Christophe Fauré : Oui, le risque pour ceux qui font de cette continuité du lien un objet de fascination est de désinvestir complètement leur vie. Ils ne lisent que des ouvrages sur ce sujet, ne pensent qu'à ça, n'assistent qu'à des conférences sur ces thèmes, vont voir des médiums et, au bout du compte, oublient qu'ils ont à vivre leur vie. Bien évidemment, ces phénomènes ouvrent à un questionnement spirituel qui est salutaire, mais dans une certaine mesure.

De la compréhension et de l'amour

Quels conseils donner à des personnes endeuillées qui évitent de parler de telles expériences à leur psy de peur qu'il les prenne pour des fous ?

Christophe Fauré : Il faut en parler car, avec un thérapeute ouvert à ces questions-là, un dialogue fécond peut commencer sur le sens que cela a pour soi et sur l'incidence que cela peut avoir sur le vécu du deuil.
Mais si l'on comprend que son psy n'est pas réceptif, qu'il se cantonne à une réponse du type « c'est un mécanisme de protection, c'est dans votre imagination », on n'insiste pas et on change de psy. En revanche, s'il paraît hésitant, on peut tester sa sensibilité à ces phénomènes en l'invitant à se renseigner par lui-même. J'ai indiqué toutes les ressources disponibles dans mon livre.

Existe-t-il des structures pour accueillir ces récits ?

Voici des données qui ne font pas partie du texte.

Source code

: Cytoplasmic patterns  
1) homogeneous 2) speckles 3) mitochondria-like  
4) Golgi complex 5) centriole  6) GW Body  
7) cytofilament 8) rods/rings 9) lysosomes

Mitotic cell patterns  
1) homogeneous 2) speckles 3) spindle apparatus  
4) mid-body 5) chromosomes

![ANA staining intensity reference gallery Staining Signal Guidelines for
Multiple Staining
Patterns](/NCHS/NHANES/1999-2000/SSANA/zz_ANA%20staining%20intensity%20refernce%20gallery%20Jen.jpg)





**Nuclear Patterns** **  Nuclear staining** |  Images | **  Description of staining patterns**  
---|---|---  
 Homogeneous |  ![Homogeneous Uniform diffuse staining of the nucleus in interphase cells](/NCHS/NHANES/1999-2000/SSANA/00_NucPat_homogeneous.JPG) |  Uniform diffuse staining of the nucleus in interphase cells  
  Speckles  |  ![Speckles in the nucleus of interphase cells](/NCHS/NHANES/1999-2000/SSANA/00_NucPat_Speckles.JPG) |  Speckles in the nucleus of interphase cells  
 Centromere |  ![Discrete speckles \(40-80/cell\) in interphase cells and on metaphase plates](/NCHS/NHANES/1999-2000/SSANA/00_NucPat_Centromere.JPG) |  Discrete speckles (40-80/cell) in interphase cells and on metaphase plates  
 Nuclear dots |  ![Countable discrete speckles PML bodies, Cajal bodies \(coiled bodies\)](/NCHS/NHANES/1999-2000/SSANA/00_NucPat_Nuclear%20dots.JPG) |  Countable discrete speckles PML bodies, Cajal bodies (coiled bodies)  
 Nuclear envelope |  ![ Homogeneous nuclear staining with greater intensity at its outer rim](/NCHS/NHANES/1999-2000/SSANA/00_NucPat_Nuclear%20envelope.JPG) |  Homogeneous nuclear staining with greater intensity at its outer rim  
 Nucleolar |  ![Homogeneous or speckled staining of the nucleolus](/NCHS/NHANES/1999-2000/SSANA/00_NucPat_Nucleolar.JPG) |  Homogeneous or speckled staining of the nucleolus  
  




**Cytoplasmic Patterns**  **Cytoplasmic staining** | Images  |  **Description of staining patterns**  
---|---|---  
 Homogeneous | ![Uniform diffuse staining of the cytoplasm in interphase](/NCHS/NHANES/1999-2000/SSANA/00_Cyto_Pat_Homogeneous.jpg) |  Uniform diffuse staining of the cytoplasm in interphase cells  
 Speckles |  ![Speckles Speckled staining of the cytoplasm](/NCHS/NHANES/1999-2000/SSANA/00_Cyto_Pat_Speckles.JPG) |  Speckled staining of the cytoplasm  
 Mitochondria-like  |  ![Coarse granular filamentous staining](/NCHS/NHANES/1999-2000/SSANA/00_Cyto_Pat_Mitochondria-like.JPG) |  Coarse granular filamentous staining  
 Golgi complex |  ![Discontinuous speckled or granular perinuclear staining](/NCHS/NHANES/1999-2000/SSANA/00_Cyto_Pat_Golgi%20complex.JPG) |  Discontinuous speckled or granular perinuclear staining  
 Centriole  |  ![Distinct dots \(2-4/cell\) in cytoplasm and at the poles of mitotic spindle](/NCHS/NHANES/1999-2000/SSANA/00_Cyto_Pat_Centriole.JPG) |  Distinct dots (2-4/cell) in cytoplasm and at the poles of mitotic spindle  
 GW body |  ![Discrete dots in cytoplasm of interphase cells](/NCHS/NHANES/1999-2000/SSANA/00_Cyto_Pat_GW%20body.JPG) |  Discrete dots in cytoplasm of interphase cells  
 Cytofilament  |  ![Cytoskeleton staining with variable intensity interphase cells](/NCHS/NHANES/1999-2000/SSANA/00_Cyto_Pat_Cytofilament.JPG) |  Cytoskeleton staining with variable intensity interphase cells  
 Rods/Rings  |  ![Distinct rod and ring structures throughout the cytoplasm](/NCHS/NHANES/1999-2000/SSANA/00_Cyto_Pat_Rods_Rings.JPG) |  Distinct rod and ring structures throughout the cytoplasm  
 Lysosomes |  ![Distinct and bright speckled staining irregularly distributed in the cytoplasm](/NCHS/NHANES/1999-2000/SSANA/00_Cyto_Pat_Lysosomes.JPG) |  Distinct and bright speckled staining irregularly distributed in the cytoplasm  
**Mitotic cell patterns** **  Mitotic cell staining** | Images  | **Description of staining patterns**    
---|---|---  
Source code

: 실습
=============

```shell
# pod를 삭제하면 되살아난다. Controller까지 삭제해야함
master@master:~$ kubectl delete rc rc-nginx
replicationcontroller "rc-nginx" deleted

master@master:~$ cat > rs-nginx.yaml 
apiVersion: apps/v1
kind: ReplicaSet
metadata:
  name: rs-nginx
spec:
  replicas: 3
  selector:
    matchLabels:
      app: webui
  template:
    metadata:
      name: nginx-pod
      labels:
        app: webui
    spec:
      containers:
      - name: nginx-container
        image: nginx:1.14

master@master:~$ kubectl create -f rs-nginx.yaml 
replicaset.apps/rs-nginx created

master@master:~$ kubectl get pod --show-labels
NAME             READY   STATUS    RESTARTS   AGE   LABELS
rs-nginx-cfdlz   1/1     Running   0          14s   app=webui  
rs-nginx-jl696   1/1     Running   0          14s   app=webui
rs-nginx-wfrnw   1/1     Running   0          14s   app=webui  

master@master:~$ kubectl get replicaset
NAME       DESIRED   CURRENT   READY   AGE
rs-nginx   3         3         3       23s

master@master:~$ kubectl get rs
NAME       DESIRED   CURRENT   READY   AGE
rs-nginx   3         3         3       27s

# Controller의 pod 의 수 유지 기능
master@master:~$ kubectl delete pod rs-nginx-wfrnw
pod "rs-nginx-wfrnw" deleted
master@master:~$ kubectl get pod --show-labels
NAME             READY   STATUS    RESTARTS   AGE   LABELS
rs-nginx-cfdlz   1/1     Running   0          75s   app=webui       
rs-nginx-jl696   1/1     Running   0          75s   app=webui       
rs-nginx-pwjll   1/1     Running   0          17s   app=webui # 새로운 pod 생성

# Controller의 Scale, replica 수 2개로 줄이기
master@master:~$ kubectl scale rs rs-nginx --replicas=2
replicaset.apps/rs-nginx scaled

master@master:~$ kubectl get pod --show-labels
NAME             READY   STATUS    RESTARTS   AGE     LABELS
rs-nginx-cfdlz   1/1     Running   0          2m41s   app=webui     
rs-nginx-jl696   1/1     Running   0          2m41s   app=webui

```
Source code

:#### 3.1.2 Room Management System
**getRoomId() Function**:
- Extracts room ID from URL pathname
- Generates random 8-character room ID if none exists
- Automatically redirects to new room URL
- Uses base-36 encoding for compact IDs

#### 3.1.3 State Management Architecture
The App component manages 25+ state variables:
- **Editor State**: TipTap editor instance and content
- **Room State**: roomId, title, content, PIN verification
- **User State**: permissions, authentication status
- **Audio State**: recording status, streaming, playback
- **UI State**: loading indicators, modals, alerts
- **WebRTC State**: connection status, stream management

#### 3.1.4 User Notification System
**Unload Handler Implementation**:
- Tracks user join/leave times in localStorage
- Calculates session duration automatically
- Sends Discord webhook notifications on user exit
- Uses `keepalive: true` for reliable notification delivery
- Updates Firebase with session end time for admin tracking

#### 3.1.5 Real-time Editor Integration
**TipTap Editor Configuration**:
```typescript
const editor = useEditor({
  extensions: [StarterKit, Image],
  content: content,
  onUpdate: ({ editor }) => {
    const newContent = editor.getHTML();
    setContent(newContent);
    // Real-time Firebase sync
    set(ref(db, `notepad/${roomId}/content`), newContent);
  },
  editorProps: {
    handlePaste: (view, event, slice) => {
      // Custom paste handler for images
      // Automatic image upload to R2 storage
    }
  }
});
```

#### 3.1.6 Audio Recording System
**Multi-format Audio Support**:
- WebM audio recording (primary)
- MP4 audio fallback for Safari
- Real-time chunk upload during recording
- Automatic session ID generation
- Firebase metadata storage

Christophe Fauré : J'ai créé une adresse Internet1 pour que les gens déposent leurs témoignages. J'en ai déjà recueilli plus de mille que j'analyse en vue de mon prochain livre à paraître en 2025 : « Les Ultimes Enseignements de l'au-delà – Trouver enfin le sens de sa vie » (Albin Michel). Les personnes qui sont allées de l'autre côté et en sont revenues semblent savoir faire le tri entre ce qui compte et ce qui ne compte pas dans la vie. Ce qui émerge, c'est que l'amour est une dimension primordiale dans une existence humaine et qu'une vie accomplie est celle qui s'articule autour de cette notion. Il est important de faire de ces expériences une source de compréhension et d'intelligence pour aborder les épreuves de vie avec sagesse et profondeur.